The Jews provided some of Spain's greatest medieval thinkers, and excelled in commerce, banking, and artisanal trades. Equally important was their role as a go-between for Muslims and Christians, says Henry Mechoulan, a French specialist in Spanish literary history, editor of "The Jews in Spain," and himself a Sephardic Jew.
The Muslims had brought the Greek classics to Spain, but they were written in Arabic. The Spanish and Catholic hierarchies turned to Jewish intellectuals to translate, says Mr. Mechoulan.
What brought this "unique historical moment" to an end? The hardships and dynamics of an evolving society, he adds, began to cause people to react against others different from themselves.
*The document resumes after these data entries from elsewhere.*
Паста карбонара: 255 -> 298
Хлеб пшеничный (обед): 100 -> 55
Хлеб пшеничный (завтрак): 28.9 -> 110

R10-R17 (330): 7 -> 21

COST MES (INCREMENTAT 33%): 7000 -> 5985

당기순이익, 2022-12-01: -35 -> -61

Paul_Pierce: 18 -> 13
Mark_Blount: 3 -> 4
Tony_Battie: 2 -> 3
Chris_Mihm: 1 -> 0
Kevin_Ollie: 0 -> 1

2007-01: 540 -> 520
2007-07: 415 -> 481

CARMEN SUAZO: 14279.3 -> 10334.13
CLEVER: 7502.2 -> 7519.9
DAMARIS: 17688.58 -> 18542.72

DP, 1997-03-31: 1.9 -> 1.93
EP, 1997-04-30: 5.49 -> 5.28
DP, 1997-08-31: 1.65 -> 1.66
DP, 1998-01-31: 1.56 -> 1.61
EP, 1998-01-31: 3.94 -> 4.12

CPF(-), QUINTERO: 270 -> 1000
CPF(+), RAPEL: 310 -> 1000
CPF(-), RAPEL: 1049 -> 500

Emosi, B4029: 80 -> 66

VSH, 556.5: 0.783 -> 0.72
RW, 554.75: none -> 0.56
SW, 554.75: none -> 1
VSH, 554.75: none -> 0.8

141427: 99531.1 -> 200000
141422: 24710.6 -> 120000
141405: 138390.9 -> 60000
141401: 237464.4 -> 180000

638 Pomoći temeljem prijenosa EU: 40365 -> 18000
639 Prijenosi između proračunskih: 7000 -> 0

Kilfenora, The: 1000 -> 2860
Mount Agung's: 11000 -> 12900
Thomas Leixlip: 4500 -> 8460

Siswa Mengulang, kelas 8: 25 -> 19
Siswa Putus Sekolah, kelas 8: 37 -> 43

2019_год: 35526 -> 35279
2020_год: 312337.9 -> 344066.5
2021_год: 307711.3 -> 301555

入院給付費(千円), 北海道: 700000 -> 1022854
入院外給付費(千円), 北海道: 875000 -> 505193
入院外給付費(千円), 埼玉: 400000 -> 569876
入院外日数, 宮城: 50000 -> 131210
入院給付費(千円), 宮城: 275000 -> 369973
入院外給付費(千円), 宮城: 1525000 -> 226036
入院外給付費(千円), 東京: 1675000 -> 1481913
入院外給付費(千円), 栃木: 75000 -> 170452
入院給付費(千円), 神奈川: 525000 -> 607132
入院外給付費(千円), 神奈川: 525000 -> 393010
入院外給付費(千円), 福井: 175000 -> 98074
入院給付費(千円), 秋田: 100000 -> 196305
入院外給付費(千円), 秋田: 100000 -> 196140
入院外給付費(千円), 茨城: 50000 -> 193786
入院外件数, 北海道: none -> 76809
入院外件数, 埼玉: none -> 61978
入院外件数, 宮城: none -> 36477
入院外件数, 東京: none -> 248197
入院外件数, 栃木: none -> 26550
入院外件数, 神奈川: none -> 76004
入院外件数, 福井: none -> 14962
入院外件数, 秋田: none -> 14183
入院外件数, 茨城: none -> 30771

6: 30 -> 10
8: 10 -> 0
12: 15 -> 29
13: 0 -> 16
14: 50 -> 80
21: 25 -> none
Outside forces also played a role, says Mrs. Lopez: "Particularly the Church in Rome, and other European dynasties, pushed the Spanish kings to rid the peninsula of the infidels." And the Castillian royalty saw the war against the Moorish kingdom of Granada as a unifying factor for Spain's divided kingdoms.
Granada's fall quickly led to the Jewish expulsion. The Jews were required to convert to Christianity within three months, or leave. Some 150,000 are thought to have fled, with other thousands remaining and accepting conversion - many to fall later to the Inquisition.
The consequences were devastating. Stripped of its most experienced financial managers, Spain lacked "the talent to manage its wealth" when gold began pouring in from the Americas, says Mechoulan. "They had to turn to German and [Italian] bankers, and that's who profitted."